Thursday, April 17, 2014

the reason for writing

originally, i had considered creating this blog as a place to document my weight loss journey (which i have yet to begin), but as i thought and pondered on it, i decided that this must be about more than just the weight.  if the transformation that i seek physically is going to happen, it is going to require so much more than just counting calories or detailing my daily food intake.  it is going to take a whole mind/body overhaul.  there will need to be a spiritual reawakening to the divine potential that is within me, and a connection to that Creator who expects me to honor this gift of mortality.  

so, the backstory: i was not chubby as a child.  i was a perfectly average sized teen, and at age 18-19, i was at my thinnest.  in high school, i never really had a negative body image - other than the fact that i had exceptionally thin friends so my perception of my size was a little skewed.  i suffered from a fairly low self image - i'm really not sure why - but it wasn't really associated with weight for me.

i married young.  after 1 year of college, and at age 19, i married the boy next door.  it was time for me to grow up.  i got a full time job as a receptionist, and - not realizing that my activity level had dramatically changed - i started putting on weight.  by the time i was expecting our first child 2 1/2 years later, i had probably gained 30 lbs.  by the end of that pregnancy, i had added an additional 40 to that.  much of it came off, but never back to my pre-marriage weight, and never even back to my pre-pregnancy weight.

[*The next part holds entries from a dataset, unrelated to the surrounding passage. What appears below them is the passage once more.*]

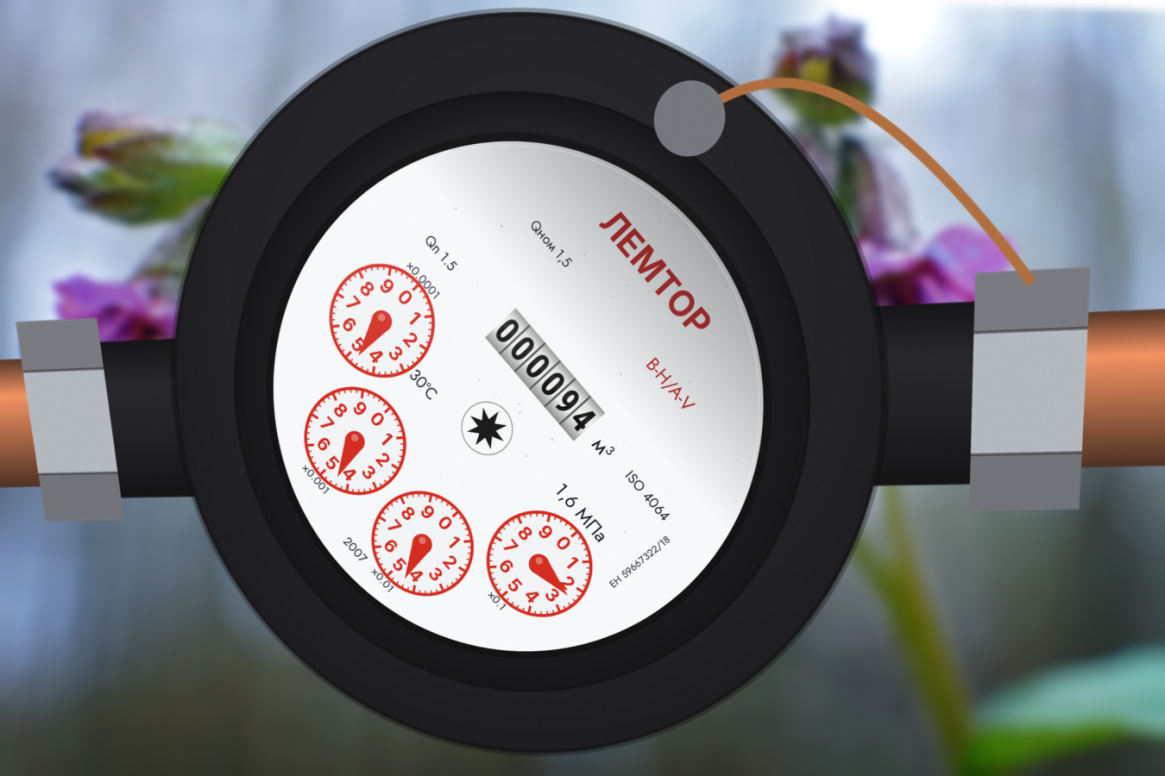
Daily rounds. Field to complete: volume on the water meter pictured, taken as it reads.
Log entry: 94.2444 m³
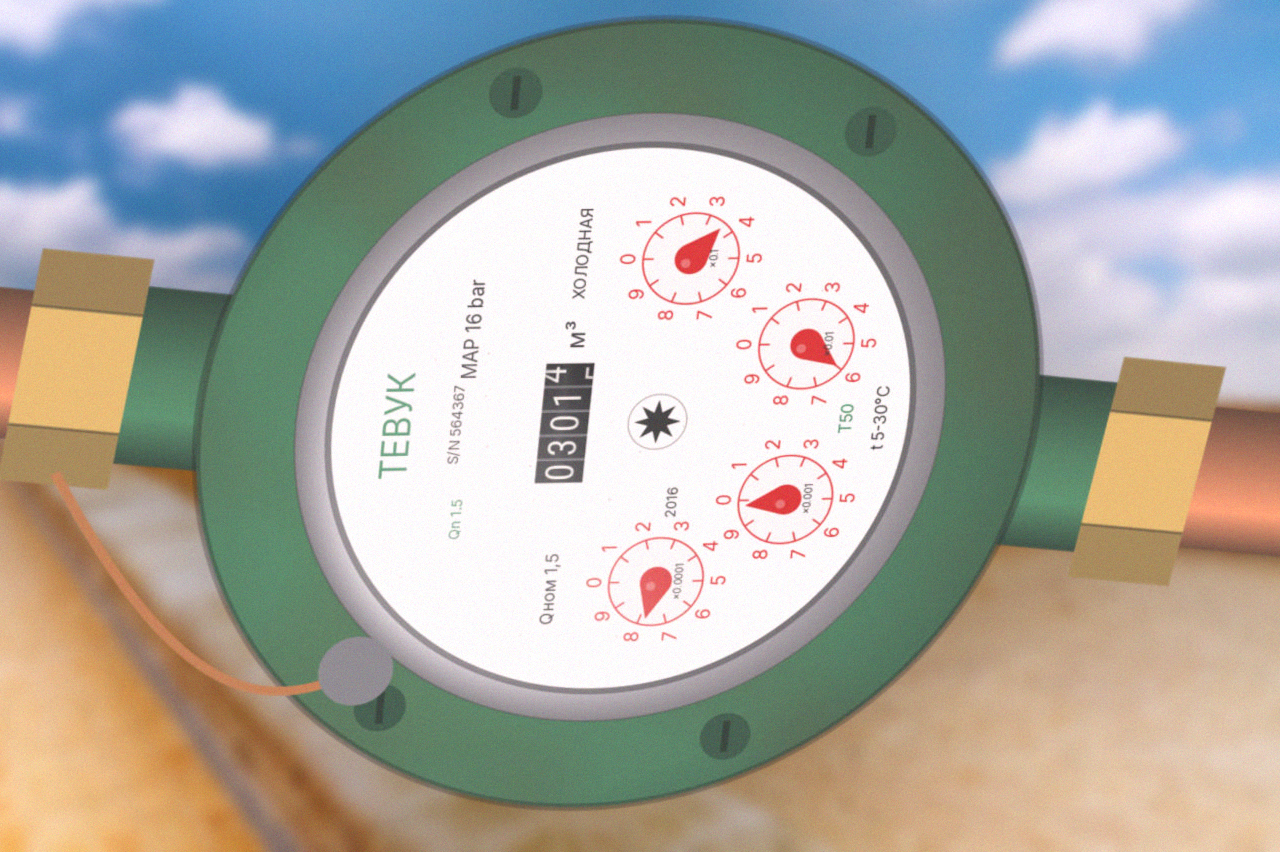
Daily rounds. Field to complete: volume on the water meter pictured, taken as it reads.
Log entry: 3014.3597 m³
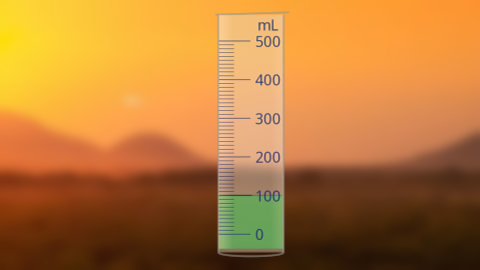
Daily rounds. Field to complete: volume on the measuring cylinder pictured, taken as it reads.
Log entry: 100 mL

up and down my weight would go, diet after diet was attempted.  a total of 4 kids later, and the weight hovered nearly 60 lbs higher than my dream weight for years.  every year that passed the self loathing grew.  the battles with depression, constant cruel self talk, and a general withdrawal from participating in life have finally taken their toll, and now, a disheartening 20+ additional pounds above my "hovering" weight, i am finally ready to change.  (if you're math challenged, that's about 80 pounds more than should be on this frame of mine - humiliating as that is to write)

my family and i returned from a vacation where there was one photo that was that final heartbreaking view of what i have really become.  most photos that i keep or post are taken at strategic angles.  

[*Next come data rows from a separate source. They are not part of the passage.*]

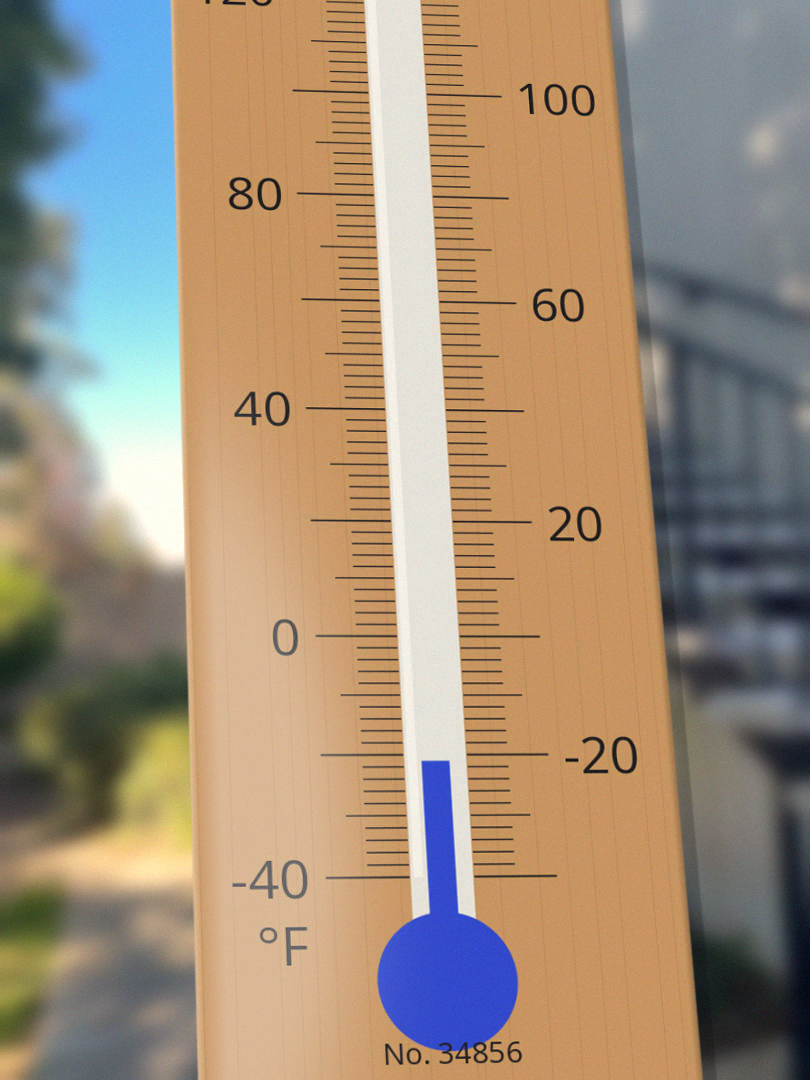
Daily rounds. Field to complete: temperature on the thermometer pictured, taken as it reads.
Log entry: -21 °F
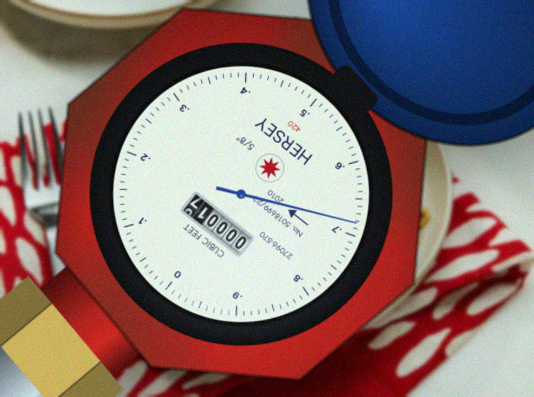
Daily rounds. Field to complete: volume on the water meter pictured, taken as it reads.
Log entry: 16.68 ft³
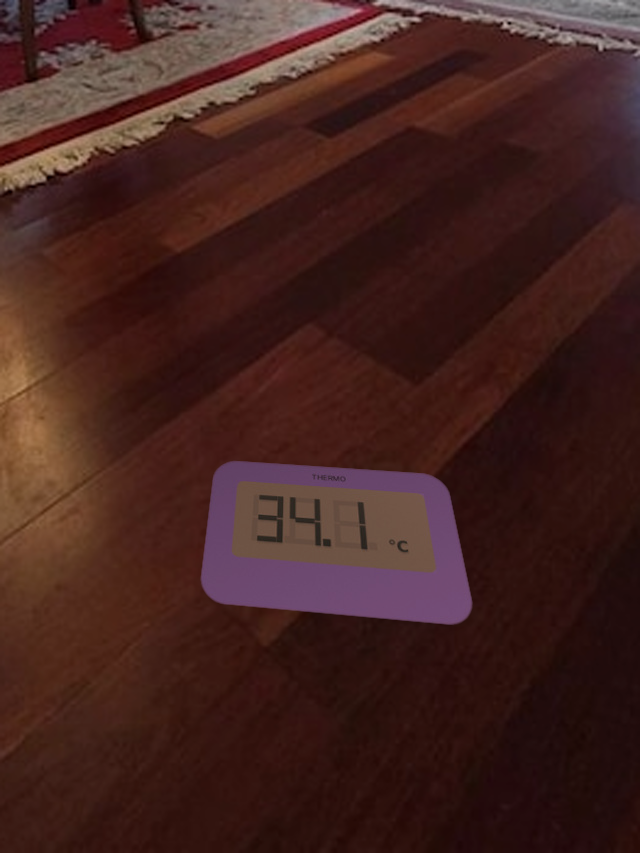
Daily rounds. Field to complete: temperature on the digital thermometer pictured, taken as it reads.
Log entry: 34.1 °C
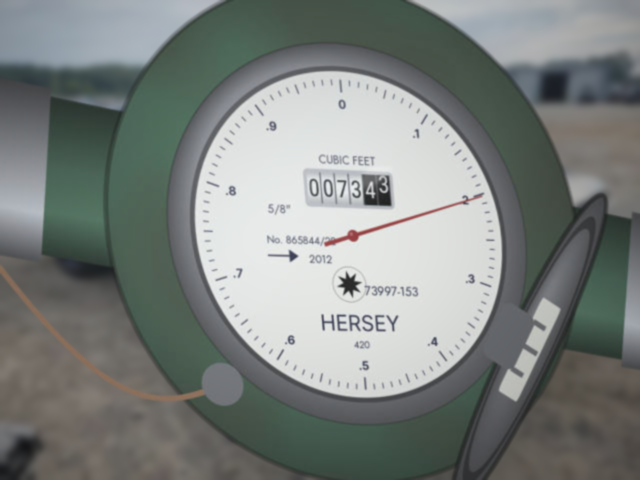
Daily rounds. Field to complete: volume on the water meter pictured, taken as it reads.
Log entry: 7343.20 ft³
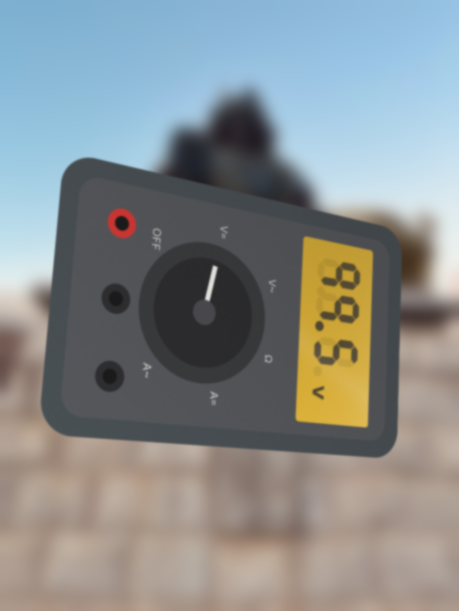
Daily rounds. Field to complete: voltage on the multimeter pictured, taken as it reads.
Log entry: 99.5 V
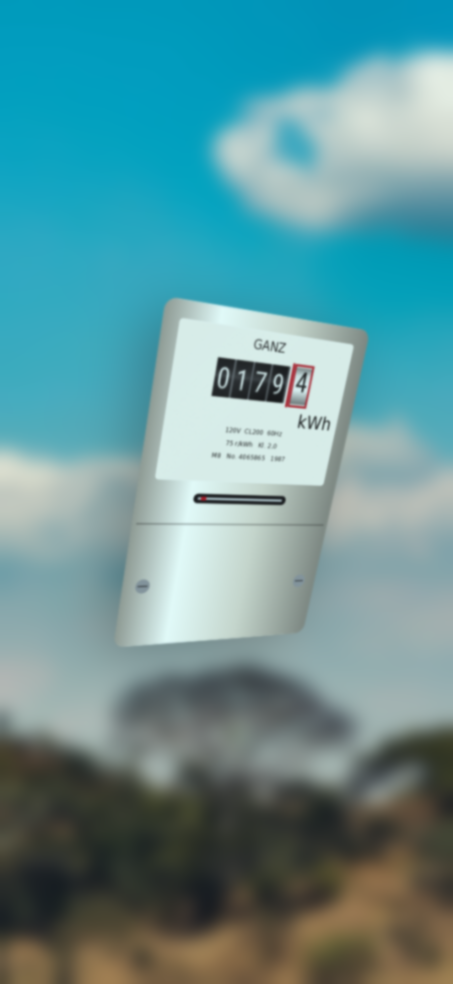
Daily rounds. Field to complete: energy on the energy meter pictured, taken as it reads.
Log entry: 179.4 kWh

-calculated to disguise the pounds, the chins, the despair...

but this one is it.  the before picture.  the last before picture.



so.  this journey is all about the possibility of me and what i can become.  because it must be about more than my size.  it's time for me to discover who i really am and where my passions lie.  i'm turning 40 this year.  it's freaking me out a little. i love my life.  i'm married to the most wonderful man, and have 4 beautiful and amazing children.  but i am more than this.  there are so many parts of me that have been neglected - and the imbalance is wreaking havoc on my physical and mental health.  

here is where i will post links to inspiring articles/videos/podcasts/blogs and my thoughts about them.  it will also be where i post my thoughts about how i feel physically as i make diet and exercise changes.  hopefully it will be a place of inspiration, encouragement, and enlightenment.